**About this exercise:** Rewrite the entries below with "pixels" swapped for "px" and everything else unchanged. Omit the pictures from your output.

**Data records:**
====

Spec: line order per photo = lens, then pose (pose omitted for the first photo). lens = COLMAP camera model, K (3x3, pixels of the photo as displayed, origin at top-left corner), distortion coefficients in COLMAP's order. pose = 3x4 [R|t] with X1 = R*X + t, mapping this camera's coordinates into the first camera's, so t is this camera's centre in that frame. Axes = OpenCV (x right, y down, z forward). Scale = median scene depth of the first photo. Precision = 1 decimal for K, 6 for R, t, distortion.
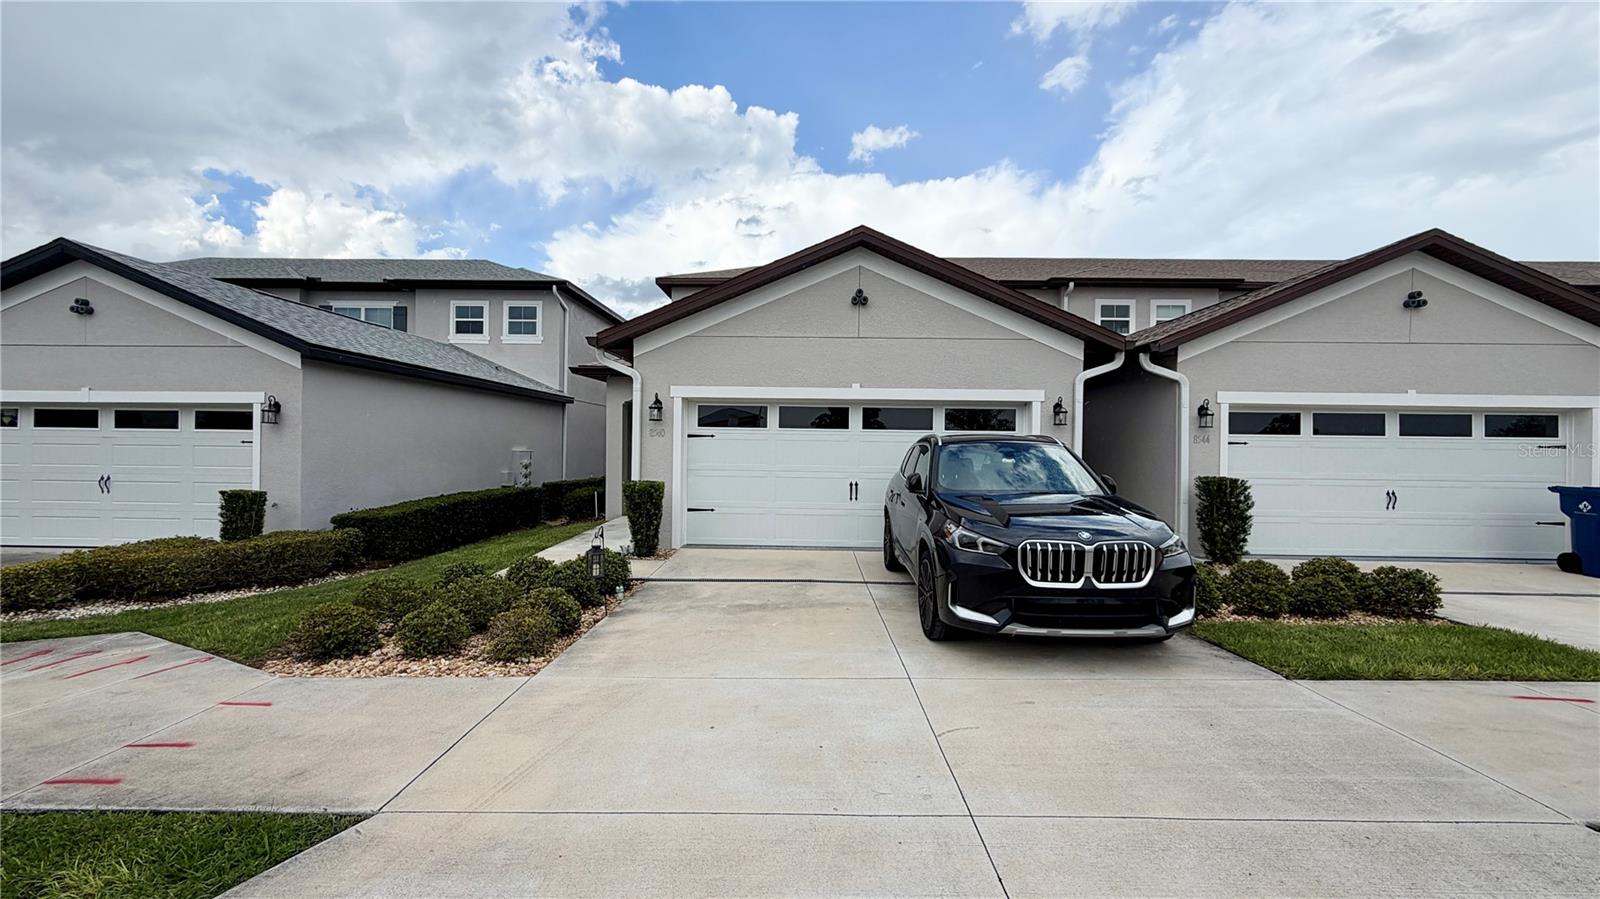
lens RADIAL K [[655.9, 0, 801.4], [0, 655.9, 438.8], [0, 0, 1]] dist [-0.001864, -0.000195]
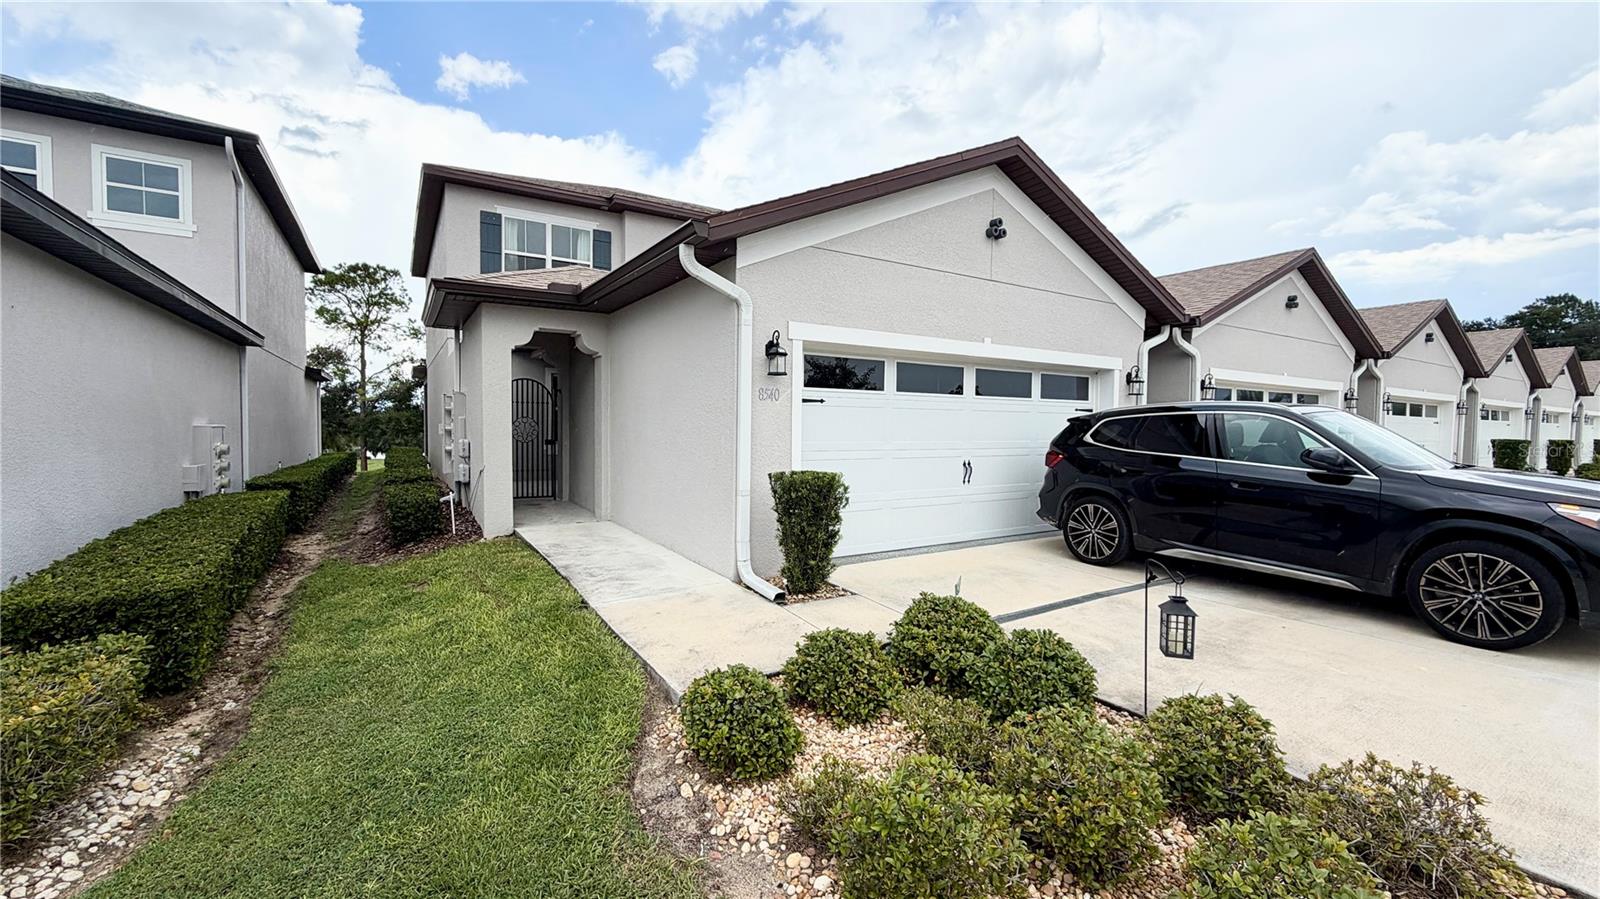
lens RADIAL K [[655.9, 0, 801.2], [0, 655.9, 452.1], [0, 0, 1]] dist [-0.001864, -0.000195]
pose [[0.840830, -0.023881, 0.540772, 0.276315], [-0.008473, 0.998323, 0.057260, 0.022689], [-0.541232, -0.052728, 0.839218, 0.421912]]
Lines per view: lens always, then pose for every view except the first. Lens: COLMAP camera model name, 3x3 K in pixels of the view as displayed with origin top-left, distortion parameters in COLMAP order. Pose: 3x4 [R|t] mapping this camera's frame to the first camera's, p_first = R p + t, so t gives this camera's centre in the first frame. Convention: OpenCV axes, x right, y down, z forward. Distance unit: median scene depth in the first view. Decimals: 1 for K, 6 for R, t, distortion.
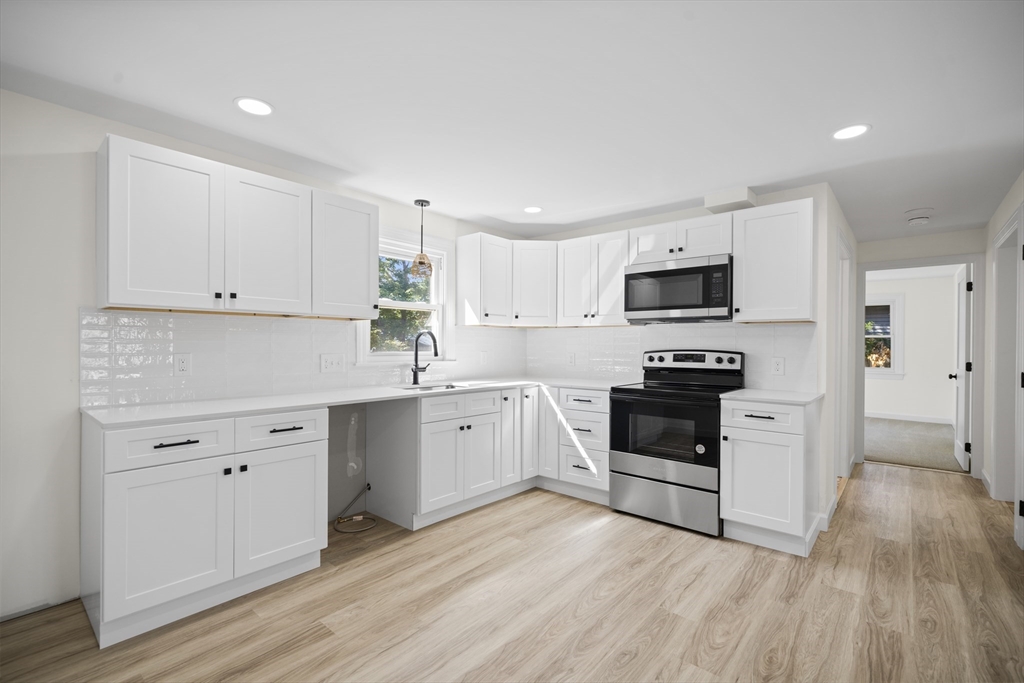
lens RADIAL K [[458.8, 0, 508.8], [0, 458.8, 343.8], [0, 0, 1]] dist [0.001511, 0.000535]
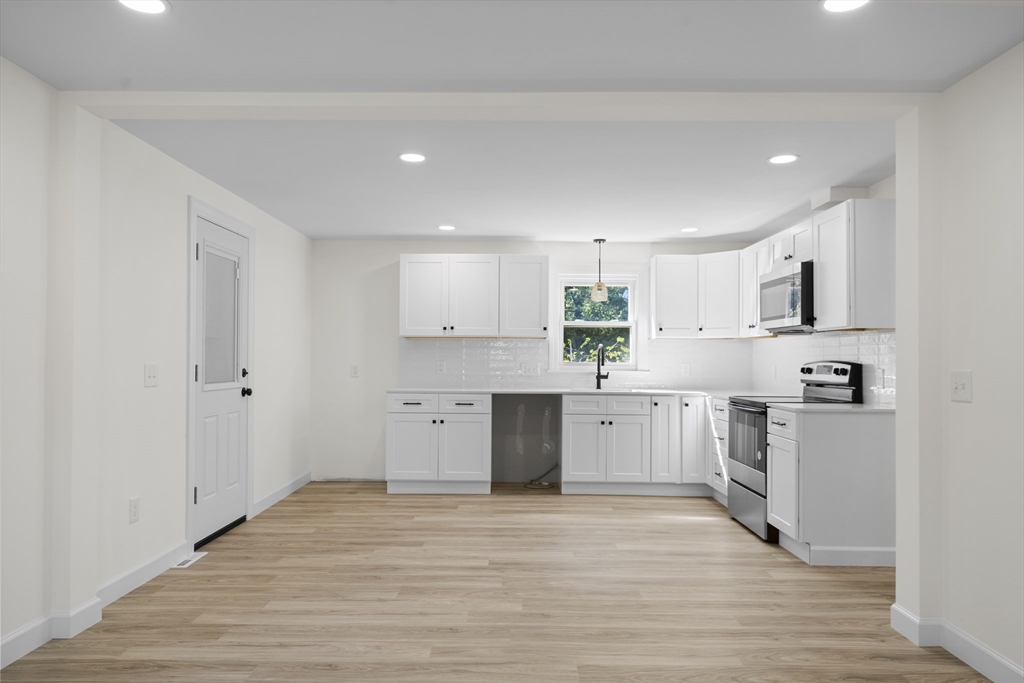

====

**Your solution:**
Spec: line order per photo = lens, then pose (pose omitted for the first photo). lens = COLMAP camera model, K (3x3, px of the photo as displayed, origin at top-left corner), distortion coefficients in COLMAP's order. pose = 3x4 [R|t] with X1 = R*X + t, mapping this camera's coordinates into the first camera's, so t is this camera's centre in that frame. Axes = OpenCV (x right, y down, z forward). Scale = median scene depth of the first photo. Precision = 1 decimal for K, 6 for R, t, distortion.
lens RADIAL K [[655.9, 0, 801.4], [0, 655.9, 438.8], [0, 0, 1]] dist [-0.001864, -0.000195]
lens RADIAL K [[655.9, 0, 801.2], [0, 655.9, 452.1], [0, 0, 1]] dist [-0.001864, -0.000195]
pose [[0.840830, -0.023881, 0.540772, 0.276315], [-0.008473, 0.998323, 0.057260, 0.022689], [-0.541232, -0.052728, 0.839218, 0.421912]]
Lines per view: lens always, then pose for every view except the first. Lens: COLMAP camera model name, 3x3 K in px of the view as displayed with origin top-left, distortion parameters in COLMAP order. Pose: 3x4 [R|t] mapping this camera's frame to the first camera's, p_first = R p + t, so t gives this camera's centre in the first frame. Convention: OpenCV axes, x right, y down, z forward. Distance unit: median scene depth in the first view. Decimals: 1 for K, 6 for R, t, distortion.
lens RADIAL K [[458.8, 0, 508.8], [0, 458.8, 343.8], [0, 0, 1]] dist [0.001511, 0.000535]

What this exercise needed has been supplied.